Score the text against a weighted keyword lexicon per category.
Rank categories; the winner is the category, unless no keyword matched (then

GENERAL_MAINTENANCE at low confidence).

categoryConfidence is the margin of the top score over the runner-up,

squashed into [0,1]. A genuine score tie yields confidence 0.4, which is below the validator's auto-action threshold, so ambiguous orders deliberately become human exceptions.

Priority is derived from explicit signal terms: safety/emergency terms force

P1; urgency terms imply P2; low-priority terms imply P4; default P3.

Extract structured fields with explicit patterns (zone code, PO number,

callback phone, dollar estimate).

This engine is intentionally transparent: every classification is traceable to the exact tokens (scores, reasoning) that produced it.
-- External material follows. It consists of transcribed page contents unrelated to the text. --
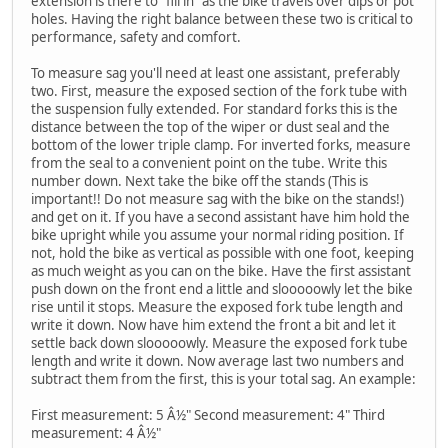
extension is there to "fill in" as the bike travels over dips or pot
holes. Having the right balance between these two is critical to
performance, safety and comfort.
To measure sag you'll need at least one assistant, preferably
two. First, measure the exposed section of the fork tube with
the suspension fully extended. For standard forks this is the
distance between the top of the wiper or dust seal and the
bottom of the lower triple clamp. For inverted forks, measure
from the seal to a convenient point on the tube. Write this
number down. Next take the bike off the stands (This is
important!! Do not measure sag with the bike on the stands!)
and get on it. If you have a second assistant have him hold the
bike upright while you assume your normal riding position. If
not, hold the bike as vertical as possible with one foot, keeping
as much weight as you can on the bike. Have the first assistant
push down on the front end a little and slooooowly let the bike
rise until it stops. Measure the exposed fork tube length and
write it down. Now have him extend the front a bit and let it
settle back down slooooowly. Measure the exposed fork tube
length and write it down. Now average last two numbers and
subtract them from the first, this is your total sag. An example:
First measurement: 5 Â½" Second measurement: 4" Third
measurement: 4 Â½"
DISCLOSED_SEAM — production LLM engine

The production design replaces engine v1 with an LLM classifier **behind this same interface** (same input, same output shape, same confidence contract). That swap is not implemented or verified here. Until it is, the deterministic engine is the system of record and is what the verification suite measures.

Confidence & escalation contract

Confidence is a real, calibrated margin — never a fabricated percentage. When

the engine cannot separate two categories, it reports low confidence rather than guessing.

Low confidence is a feature: the validator converts it into a human exception.

Verified behaviour (synthetic corpus, `verify.mjs`)

Property	Result
Category accuracy (resolvable orders)	98.98%
Priority accuracy	96.03%
Determinism (same seed → same output)	exact

All numbers are against a synthetic, labeled corpus (src/synth.mjs); see proof/LIMITATIONS.md.

Failure modes & how they are handled

No keywords match → GENERAL_MAINTENANCE at 0.1 confidence → exception.
Two trades tie → 0.4 confidence → exception.
Conflicting priority signals → highest-severity term wins (safety-first).